Make an exact copy of the records, with the pictures left out.

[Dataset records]
- Opening Delimiter -

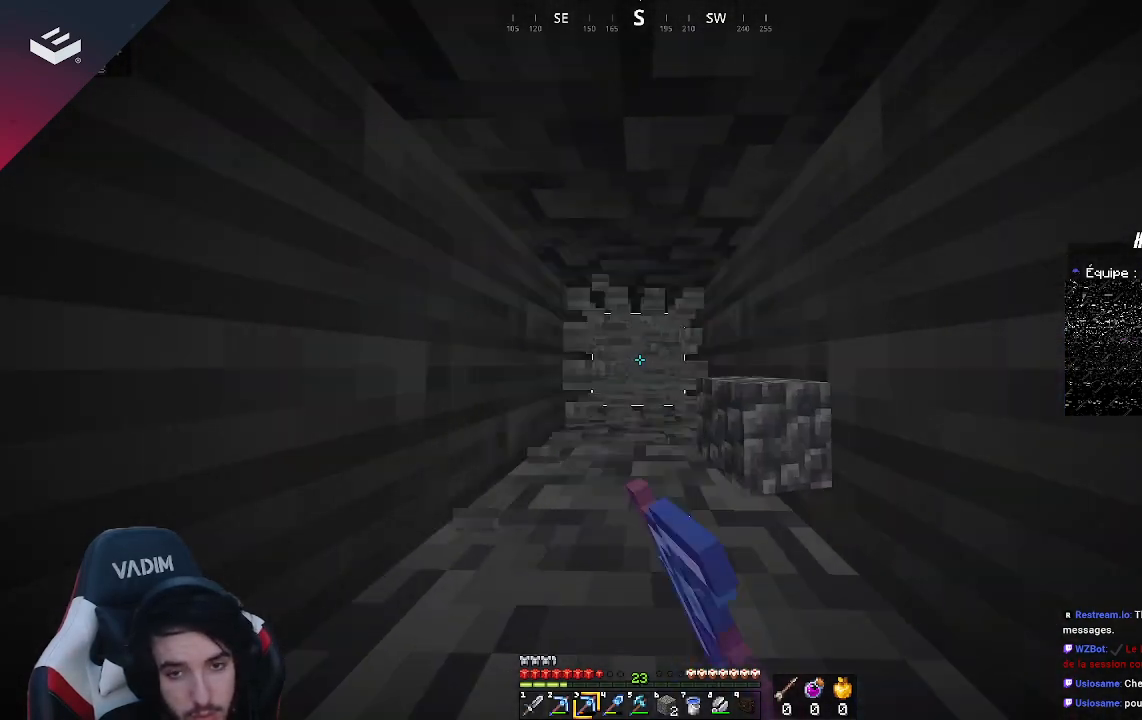
{"keys": ["w"], "mouse": ["left"], "events": []}
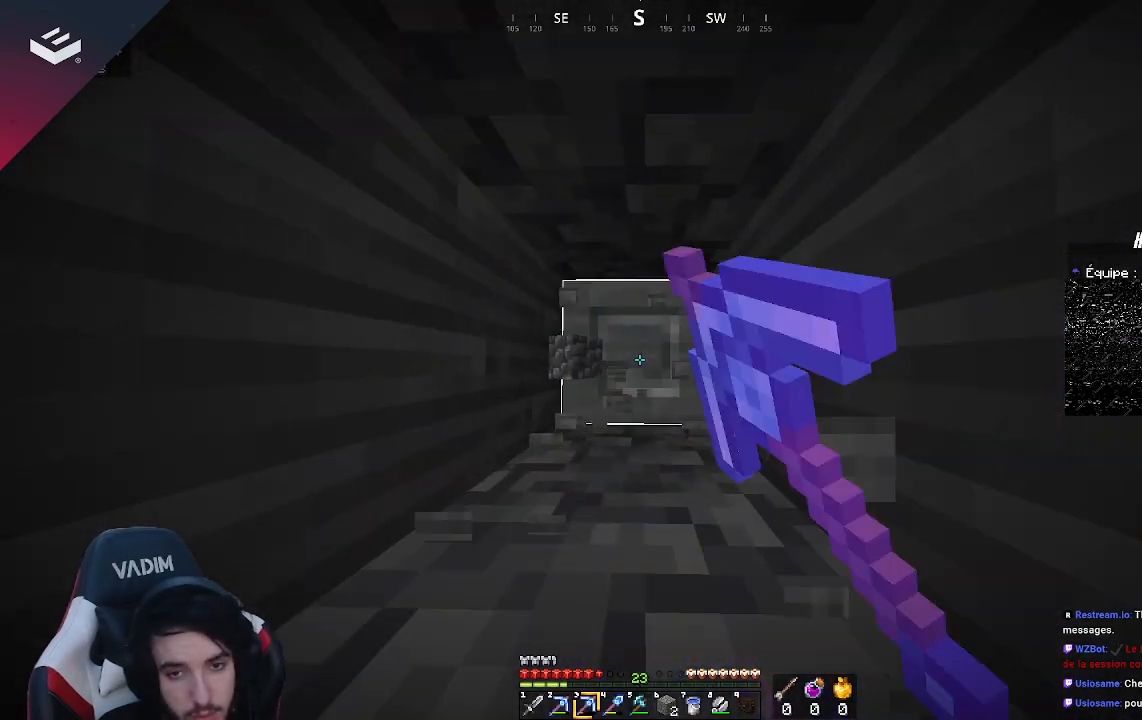
{"keys": ["w"], "mouse": ["left"], "events": []}
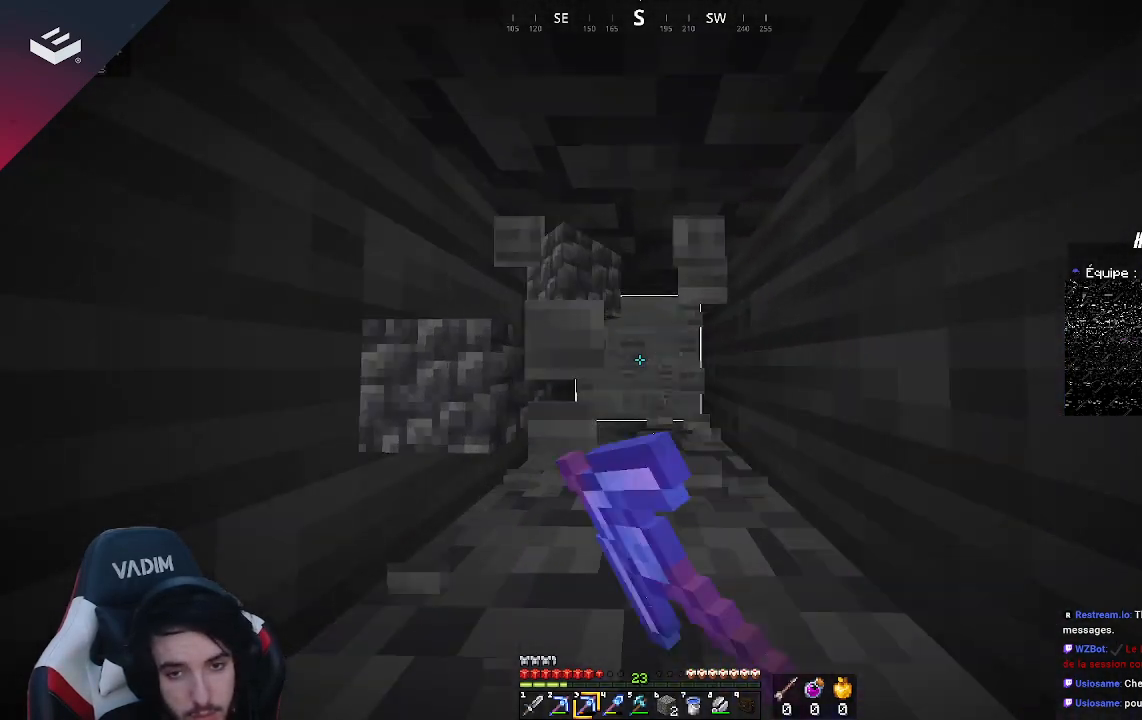
{"keys": ["w"], "mouse": ["left"], "events": []}
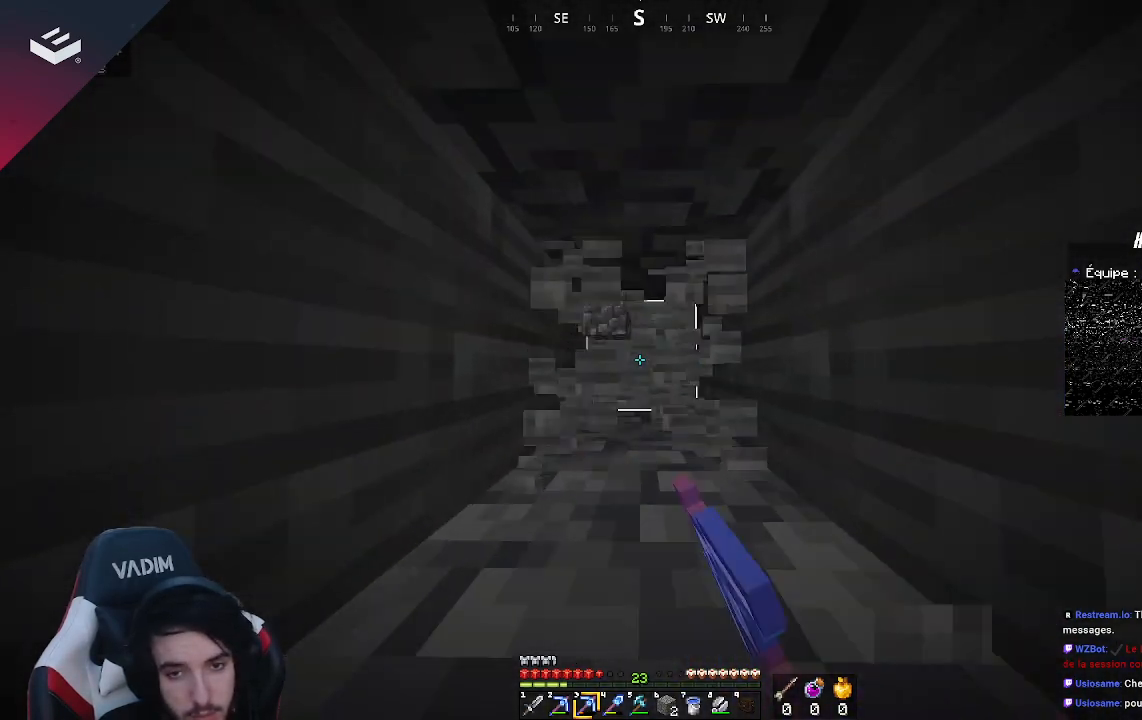
{"keys": ["w"], "mouse": ["left"], "events": []}
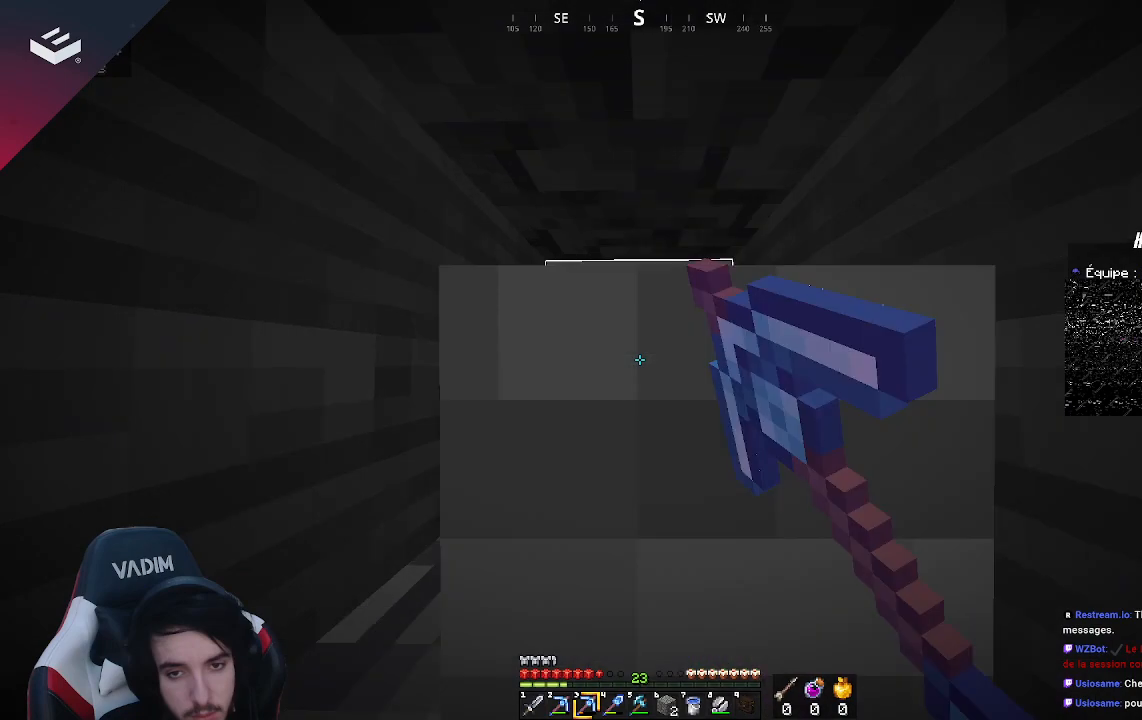
{"keys": [], "mouse": ["left"], "events": [[100, "w", "up"]]}
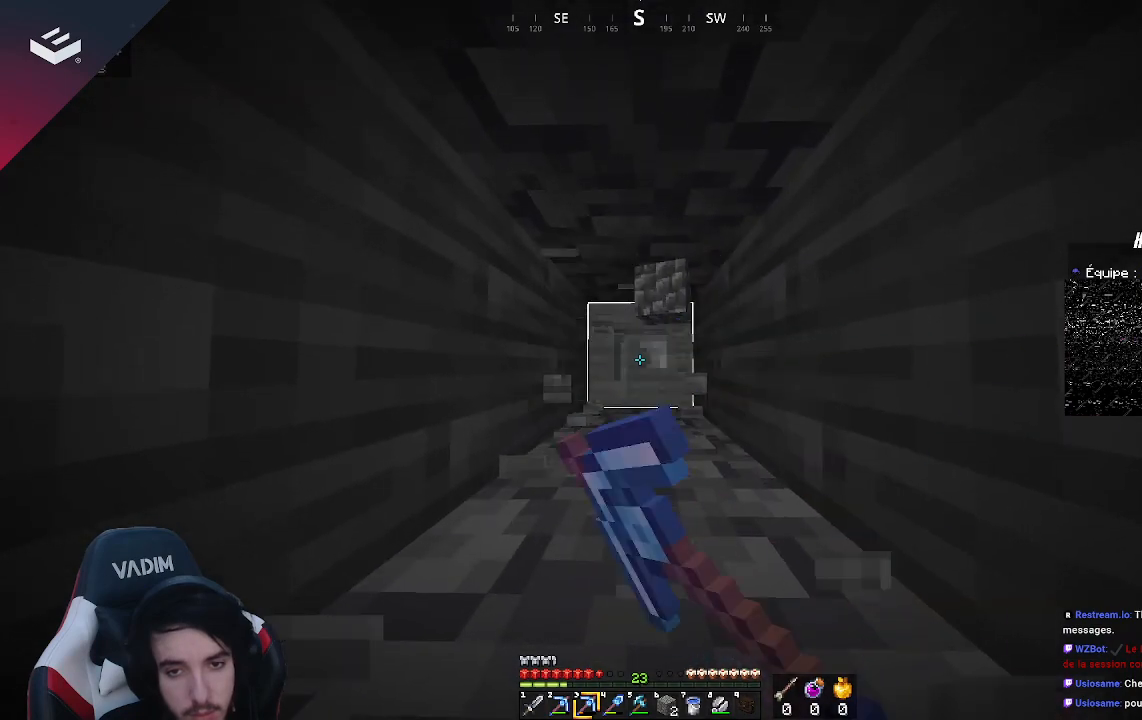
{"keys": ["w"], "mouse": ["left"], "events": [[133, "w", "down"]]}
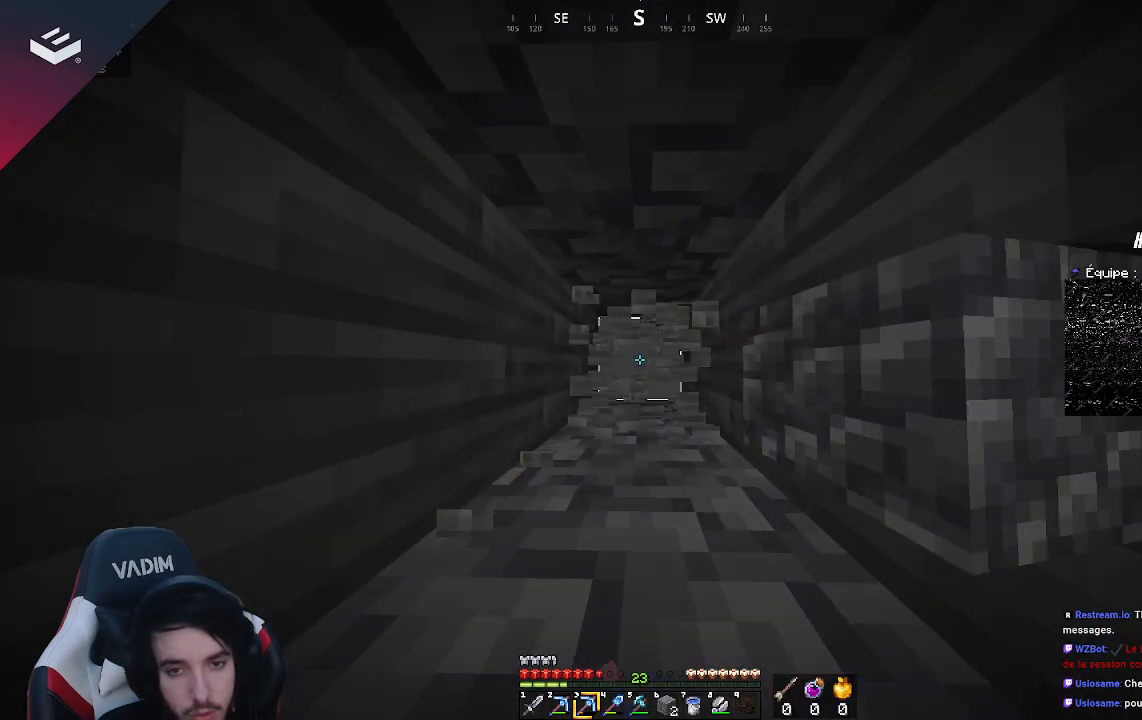
{"keys": ["w"], "mouse": ["left"], "events": []}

- Closing Delimiter -

# THE COMPLETED TASK:
{"keys": ["w"], "mouse": ["left"], "events": []}
{"keys": ["w"], "mouse": ["left"], "events": []}
{"keys": ["w"], "mouse": ["left"], "events": []}
{"keys": ["w"], "mouse": ["left"], "events": []}
{"keys": [], "mouse": ["left"], "events": [[100, "w", "up"]]}
{"keys": ["w"], "mouse": ["left"], "events": [[133, "w", "down"]]}
{"keys": ["w"], "mouse": ["left"], "events": []}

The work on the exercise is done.